The new normal might save our lives, but it’s killing our spirits. In my estimation, our monkey brains haven’t evolved yet to handle the information we are given. Remember than not long ago, a Library at Alexandria, Egypt was burned many times over the course of 1,000 years. With it was lost the wisdom of the ancients. Physics, art and drama, philosophy, astronomy. People have never been able to handle their liquor or their knowledge.

In the last 25 years, we have connected the dots on all the libraries of the world. We have allowed anyone with a smartphone to walk around with the known expanse of human knowledge in their pocket. Like a first year medical student, we learned too much too quickly. We stood in our own echo chambers and became enamored by the sounds of our own voices. FaceBook, Instagram, Twitter, Porn, and emails, each of us feeding the constant dopamine drip of instant gratification to our brains with likes and smileys and sexting pics and little chirps and chimes and pings to alert us that we aren’t alone. Constant connection. Constant information. Affirmation. Addiction.

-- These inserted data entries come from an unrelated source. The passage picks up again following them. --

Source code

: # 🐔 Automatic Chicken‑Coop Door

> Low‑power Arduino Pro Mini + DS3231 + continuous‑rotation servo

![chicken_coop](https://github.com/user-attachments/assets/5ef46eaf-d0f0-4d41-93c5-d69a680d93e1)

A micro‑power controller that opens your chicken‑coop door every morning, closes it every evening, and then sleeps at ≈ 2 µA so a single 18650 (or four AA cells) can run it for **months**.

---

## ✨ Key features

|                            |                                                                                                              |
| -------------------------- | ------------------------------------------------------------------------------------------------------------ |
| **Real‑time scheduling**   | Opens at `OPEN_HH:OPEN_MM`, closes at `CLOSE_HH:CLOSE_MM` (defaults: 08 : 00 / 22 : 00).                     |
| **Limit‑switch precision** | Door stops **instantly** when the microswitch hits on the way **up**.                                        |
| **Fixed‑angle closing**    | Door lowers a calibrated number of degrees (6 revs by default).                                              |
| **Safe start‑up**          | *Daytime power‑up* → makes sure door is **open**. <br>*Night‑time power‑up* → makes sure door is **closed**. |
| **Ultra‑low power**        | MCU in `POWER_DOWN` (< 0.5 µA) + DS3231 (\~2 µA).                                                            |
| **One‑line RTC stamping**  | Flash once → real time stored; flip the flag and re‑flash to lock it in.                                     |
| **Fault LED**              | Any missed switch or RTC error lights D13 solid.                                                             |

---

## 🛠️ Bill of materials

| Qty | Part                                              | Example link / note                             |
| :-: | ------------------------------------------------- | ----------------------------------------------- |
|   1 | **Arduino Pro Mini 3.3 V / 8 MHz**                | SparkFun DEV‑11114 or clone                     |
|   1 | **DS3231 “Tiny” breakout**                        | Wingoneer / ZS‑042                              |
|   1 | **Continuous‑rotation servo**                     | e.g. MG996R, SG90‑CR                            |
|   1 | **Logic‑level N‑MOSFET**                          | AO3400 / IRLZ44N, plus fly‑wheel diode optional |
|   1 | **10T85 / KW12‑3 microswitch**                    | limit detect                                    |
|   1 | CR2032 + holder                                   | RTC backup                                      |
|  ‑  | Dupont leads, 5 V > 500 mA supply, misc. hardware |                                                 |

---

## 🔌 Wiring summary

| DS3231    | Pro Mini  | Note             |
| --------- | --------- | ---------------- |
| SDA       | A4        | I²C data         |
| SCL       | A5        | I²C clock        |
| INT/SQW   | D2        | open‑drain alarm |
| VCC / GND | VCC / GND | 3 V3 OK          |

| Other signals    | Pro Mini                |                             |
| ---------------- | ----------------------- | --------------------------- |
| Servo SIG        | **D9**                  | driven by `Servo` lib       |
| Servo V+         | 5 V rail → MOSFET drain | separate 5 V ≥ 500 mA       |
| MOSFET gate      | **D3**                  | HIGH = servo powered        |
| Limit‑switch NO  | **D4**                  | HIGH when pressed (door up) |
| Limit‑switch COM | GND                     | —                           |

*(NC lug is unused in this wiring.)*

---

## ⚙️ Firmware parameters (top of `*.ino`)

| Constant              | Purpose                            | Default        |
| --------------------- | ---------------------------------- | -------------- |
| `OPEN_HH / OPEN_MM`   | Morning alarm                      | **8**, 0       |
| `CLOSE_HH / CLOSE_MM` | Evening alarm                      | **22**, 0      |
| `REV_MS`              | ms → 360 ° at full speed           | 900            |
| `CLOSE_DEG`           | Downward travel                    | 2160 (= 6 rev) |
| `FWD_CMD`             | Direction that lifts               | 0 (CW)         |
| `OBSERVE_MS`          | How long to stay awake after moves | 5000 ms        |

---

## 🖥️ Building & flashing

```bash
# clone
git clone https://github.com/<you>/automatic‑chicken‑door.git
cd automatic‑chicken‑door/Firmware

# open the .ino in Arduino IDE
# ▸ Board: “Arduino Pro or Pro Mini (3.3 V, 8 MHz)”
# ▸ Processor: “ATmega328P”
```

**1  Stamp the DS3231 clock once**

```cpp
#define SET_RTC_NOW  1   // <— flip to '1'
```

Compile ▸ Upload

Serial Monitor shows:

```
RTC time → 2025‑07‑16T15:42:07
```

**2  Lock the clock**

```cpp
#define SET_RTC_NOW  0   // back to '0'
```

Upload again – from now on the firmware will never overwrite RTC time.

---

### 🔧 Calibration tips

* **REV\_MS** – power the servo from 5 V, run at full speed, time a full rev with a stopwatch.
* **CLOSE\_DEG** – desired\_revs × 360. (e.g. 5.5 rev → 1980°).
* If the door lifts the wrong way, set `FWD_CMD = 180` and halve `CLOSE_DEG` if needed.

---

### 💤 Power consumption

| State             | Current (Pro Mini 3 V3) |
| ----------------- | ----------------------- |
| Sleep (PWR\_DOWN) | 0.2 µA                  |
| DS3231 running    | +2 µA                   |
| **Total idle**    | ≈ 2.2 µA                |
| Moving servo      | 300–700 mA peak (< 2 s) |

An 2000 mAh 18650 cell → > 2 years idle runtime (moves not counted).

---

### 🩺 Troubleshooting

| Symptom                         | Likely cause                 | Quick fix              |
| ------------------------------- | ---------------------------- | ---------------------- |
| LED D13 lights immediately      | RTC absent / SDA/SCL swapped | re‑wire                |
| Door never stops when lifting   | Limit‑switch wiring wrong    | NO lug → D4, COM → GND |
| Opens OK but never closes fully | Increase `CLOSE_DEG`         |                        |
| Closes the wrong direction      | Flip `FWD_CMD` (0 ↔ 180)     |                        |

How many first year med students wash out because of their first semester of studying infectious diseases? Some become hypochondriacs. They get too much information. Their brains can’t handle it. The have to fight or run. The press told us to do both. They made us aware of something that would have followed its course pretty much the same without the widespread panic. Yes, people would have died. Just like they do every day. Smoking, car accidents, malaria, bad drinking water, alcoholism, and opioids all kill more people than Coronovirus. But we killed the patient to save the patient.

The world we wake up to once the delirium of shelter in place leaves us and we just say “fuck it” is not the place we once knew. It’s a place where we lost ourselves along the way. The world is not the “new normal.” It has changed. A little bit of the magic we once knew before is gone. Like the end of the 1930s when the world entered into a war between good and evil. These are the end times. The end of what used to be. When you could still meet someone and chat them up for an evening, fall in love, and then just get to sit there in our own thoughts, or worse, stewing our brains gradually with spirits to numb the solitude. The plans we once made canceled, no longer a possiblility.

It was nice that it rained today.

The air feels clean. The birds still sing, oblivious to the torment we are all putting ourselves through. A bird’s life is frightening, and very short. But they still sing. I got to sing with someone for nearly a year. Now that voice is silent.

Tonight I said goodbye to my best friend, and other than already missing her and feeling the pain of it all, glacial, carving channels and valleys and gorges into my heart, I’m fine. She had clear reasons. We chatted and laughed and loved until the very end when we said goodnight.

In the end, it was not either of us, but a no-win situation. A disease that has plagued me for most of my adult life, which has hurt my children, caused me immeasurable suffering. And at this crossroads, it was the last moment we could decide whether or not it was going to cause suffering onto yet another innocent bystander.

It was her choice to make. Either pretend the conflict didn’t bother her and wear a mask and let it eat her up, or leave before things got bad and we lost sight of each other.

So many emotions right now, but this end was for good reasons. The right reasons. A hard decision. Tonight I’m mourning the loss of possibilities. So many perfect moments, and many yet to come we had both hoped. We parted as people perfect for each other in a situation that would have eventually destroyed us.

Part of me thinks that this is a continuation of my past keeping me from finding happiness. How do I process this without giving those sad choices the satisfaction? How do I not fall into bitterness because “nice guys don’t finish last?” That would be making it about me. Making me a victim.

I’m not. I was a participant in this, and though I am in mourning over the loss of what was possible, I also know that this was one of those things that was all for the best too.

I get to work on myself, my upcoming career, and my son.